Over the weekend Mozilla Corp. released a second patch for its latest Firefox browser, moving the current version to 3.0.3. The fix addresses an issue with saved passwords that include an international character in either the URL or the password itself.
Mozilla pushes out patch fixing password issue in 3.0.2.(IMG:J.Anderson)
According to Mike Beltzner, the quick fix was issued because, “users who have password data stores with non-ASCII data saved as something other than UTF-8 (more common for people who have saved passwords on IDN domains or non en-US domains) will not be able to access their saved passwords or create any new saved passwords. There is no permanent data loss; the saved data is just inaccessible. While this doesn’t affect all Firefox users, it is a significant regression and has triggered a fast-release Firefox 3.0.3 which will contain a single fix for this issue.”
The patch was pushed out late Friday and most of Saturday.
On Tuesday, Mozilla released Firefox 3.0.2. That patch addressed five security issues, two critical, two moderate, and one minor. Along with the security issues, the release also fixed various stability issues as well as a checklist of other bugs.
The critical issues most important in Tuesday’s release were Mozilla Foundation Security Advisories 2008-41 and 42. They deal with Privilege escalation via XPCnativeWrapper pollution and Crashes with evidence of memory corruption respectively.

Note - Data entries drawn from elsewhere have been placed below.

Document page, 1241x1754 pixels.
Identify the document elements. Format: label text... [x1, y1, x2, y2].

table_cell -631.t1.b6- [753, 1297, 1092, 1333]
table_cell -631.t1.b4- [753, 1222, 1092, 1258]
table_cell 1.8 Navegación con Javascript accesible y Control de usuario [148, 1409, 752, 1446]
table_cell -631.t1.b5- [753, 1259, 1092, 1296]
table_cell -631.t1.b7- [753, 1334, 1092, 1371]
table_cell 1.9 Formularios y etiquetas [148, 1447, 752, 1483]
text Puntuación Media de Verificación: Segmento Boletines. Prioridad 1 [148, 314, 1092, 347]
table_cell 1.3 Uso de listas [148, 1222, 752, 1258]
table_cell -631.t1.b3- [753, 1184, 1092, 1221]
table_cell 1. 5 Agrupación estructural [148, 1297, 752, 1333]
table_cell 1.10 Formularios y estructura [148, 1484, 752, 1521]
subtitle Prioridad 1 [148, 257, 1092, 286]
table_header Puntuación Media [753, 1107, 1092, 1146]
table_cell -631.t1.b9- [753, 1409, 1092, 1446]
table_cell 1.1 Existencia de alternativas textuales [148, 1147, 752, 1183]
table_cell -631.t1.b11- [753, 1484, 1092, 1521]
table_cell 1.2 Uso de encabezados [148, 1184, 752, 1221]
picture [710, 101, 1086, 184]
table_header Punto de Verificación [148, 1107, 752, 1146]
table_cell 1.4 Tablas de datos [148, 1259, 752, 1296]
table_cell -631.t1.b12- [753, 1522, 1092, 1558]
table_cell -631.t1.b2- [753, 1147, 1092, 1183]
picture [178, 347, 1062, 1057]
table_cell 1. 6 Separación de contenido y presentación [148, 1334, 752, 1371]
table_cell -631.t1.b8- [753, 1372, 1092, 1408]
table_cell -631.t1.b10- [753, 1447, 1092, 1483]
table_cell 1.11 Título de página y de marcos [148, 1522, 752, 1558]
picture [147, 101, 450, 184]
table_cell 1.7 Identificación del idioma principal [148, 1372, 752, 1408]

The XPCnativeWrapper issue, reported by moz_bug_r_a4 and Olli Pettay, is actually a series of issues that cover several vulnerabilities where malicious page content can lead to code execution that runs with chrome privileges.
Crashes with evidence of memory corruption, reported by various sources including Drew Yao of Apple Product Security and David Maciejak, covers several stability bugs that caused Firefox to crash when rendering certain images.
“Some of these crashes showed evidence of memory corruption under certain circumstances and we presume that with enough effort at least some of these could be exploited to run arbitrary code,” the advisory reads.